> Document section
---

James Edward Gray II


Ilmari Heikkinen

unread,
Jan 13, 2006, 11:31:22 AM1/13/06
to
On 1/13/06, men...@rydia.net <men...@rydia.net> wrote:
> Are we allowed to rotate boxes?
>
> -mental
>
>

Yes.

Hampton

unread,
Jan 13, 2006, 12:06:38 PM1/13/06
to
Is the primary goal to have the fastest algorithm or the best-answer
generating algorithm?

men...@rydia.net

unread,
Jan 13, 2006, 3:15:18 PM1/13/06
to
Quoting Ruby Quiz <ja...@grayproductions.net>:

Whoops, this example shows an 8x4 box, not a 9x4 one.

-mental


Ilmari Heikkinen

unread,
Jan 13, 2006, 4:12:49 PM1/13/06
to
On 1/13/06, men...@rydia.net <men...@rydia.net> wrote:
> Quoting Ruby Quiz <ja...@grayproductions.net>:
>
> > Example:
> > $ ruby solver.rb
> > 10x20
> > 1x3 4x8 3x7 9x4 10x14
> >
> > **************.***..
> > **************......
> > **************.8x4*.

> > **************.****.
> > **************.****.
> > **************.****.
> > **************.****.
> > **************.****.
> > **************.****.
> > **************.****.
> >
> > 9x4******...........

> > *********...........
> > *********...........
> > *********...........
> > ....................
> > *******.............
> > *******.............
> > *******.............
> > ....................
> > ....................
>
> Whoops, this example shows an 8x4 box, not a 9x4 one.

---

> Work task 1
Reproduce everything in the records from the first line down to the line containing "Υπηρεσίες. Εισηγητής εξάλλου", switching "εισήγησης" to "πρότασης" and changing nothing else. Return only those lines.

---

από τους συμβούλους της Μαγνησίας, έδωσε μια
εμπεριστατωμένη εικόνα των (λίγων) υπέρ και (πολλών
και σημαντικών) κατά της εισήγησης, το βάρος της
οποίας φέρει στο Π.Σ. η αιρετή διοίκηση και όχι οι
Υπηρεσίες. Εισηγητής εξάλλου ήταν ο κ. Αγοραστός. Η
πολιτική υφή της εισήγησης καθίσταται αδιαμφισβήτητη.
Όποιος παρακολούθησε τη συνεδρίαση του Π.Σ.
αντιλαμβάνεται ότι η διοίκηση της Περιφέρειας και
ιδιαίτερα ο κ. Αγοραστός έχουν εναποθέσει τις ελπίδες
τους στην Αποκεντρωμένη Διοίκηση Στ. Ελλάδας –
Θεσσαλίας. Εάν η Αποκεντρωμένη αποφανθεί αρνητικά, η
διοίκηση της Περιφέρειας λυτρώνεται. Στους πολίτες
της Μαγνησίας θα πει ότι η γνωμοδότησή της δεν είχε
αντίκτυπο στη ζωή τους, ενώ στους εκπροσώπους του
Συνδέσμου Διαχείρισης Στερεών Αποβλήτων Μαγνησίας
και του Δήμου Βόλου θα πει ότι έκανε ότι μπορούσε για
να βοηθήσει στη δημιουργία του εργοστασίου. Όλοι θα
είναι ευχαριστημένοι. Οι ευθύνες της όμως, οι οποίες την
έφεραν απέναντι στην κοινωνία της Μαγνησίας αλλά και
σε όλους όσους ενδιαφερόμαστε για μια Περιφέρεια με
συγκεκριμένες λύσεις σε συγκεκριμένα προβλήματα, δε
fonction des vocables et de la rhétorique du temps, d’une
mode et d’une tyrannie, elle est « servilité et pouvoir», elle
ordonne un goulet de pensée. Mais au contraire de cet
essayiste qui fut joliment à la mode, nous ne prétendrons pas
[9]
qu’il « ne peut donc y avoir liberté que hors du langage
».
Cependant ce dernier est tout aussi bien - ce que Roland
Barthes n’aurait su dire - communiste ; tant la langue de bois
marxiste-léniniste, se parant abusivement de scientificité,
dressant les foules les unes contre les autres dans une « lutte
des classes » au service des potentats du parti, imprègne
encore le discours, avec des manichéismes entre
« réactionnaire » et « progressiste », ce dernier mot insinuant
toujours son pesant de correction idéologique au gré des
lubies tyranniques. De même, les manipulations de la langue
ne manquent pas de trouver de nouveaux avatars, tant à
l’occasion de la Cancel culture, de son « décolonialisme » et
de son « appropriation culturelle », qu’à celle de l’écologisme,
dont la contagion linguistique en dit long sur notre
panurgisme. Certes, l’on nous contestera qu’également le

---

> Work task 2
Extend the Ruby Quiz box-packing thread past its final line.

> Written response 1
από τους συμβούλους της Μαγνησίας, έδωσε μια
εμπεριστατωμένη εικόνα των (λίγων) υπέρ και (πολλών
και σημαντικών) κατά της πρότασης, το βάρος της
οποίας φέρει στο Π.Σ. η αιρετή διοίκηση και όχι οι
Υπηρεσίες. Εισηγητής εξάλλου ήταν ο κ. Αγοραστός. Η

> Written response 2
Actually, there's an 8x4 box and a 9x4 box.

The small width of the characters really is quite confusing,
long lines of asterisks merging into each other
while rows are well separated,
making counting difficult -
a Gestalt law in effect.

</bad poetry>

(=

Adam Shelly

unread,
Jan 13, 2006, 4:47:24 PM1/13/06
to
> You're moving. And that means a whole bunch of boxes need to be moved from the
> old place to the new one. You've got a pickup truck to do the moving, but it can
> only hold one vertical level of boxes. The boxes need to be padded with one unit
> worth of foam on each side that's facing another box.
>

regarding padding, is this a valid result?
10x10
5x5 5x5

#####ooooo
#####ooooo
#####ooooo
#####ooooo
#####ooooo
ooooo#####
ooooo#####
ooooo#####
ooooo#####
ooooo#####

i.e: do I need to put a pad in the spot marked with the ?
#####o
#####o
#####o
#####o
#####o
ooooo?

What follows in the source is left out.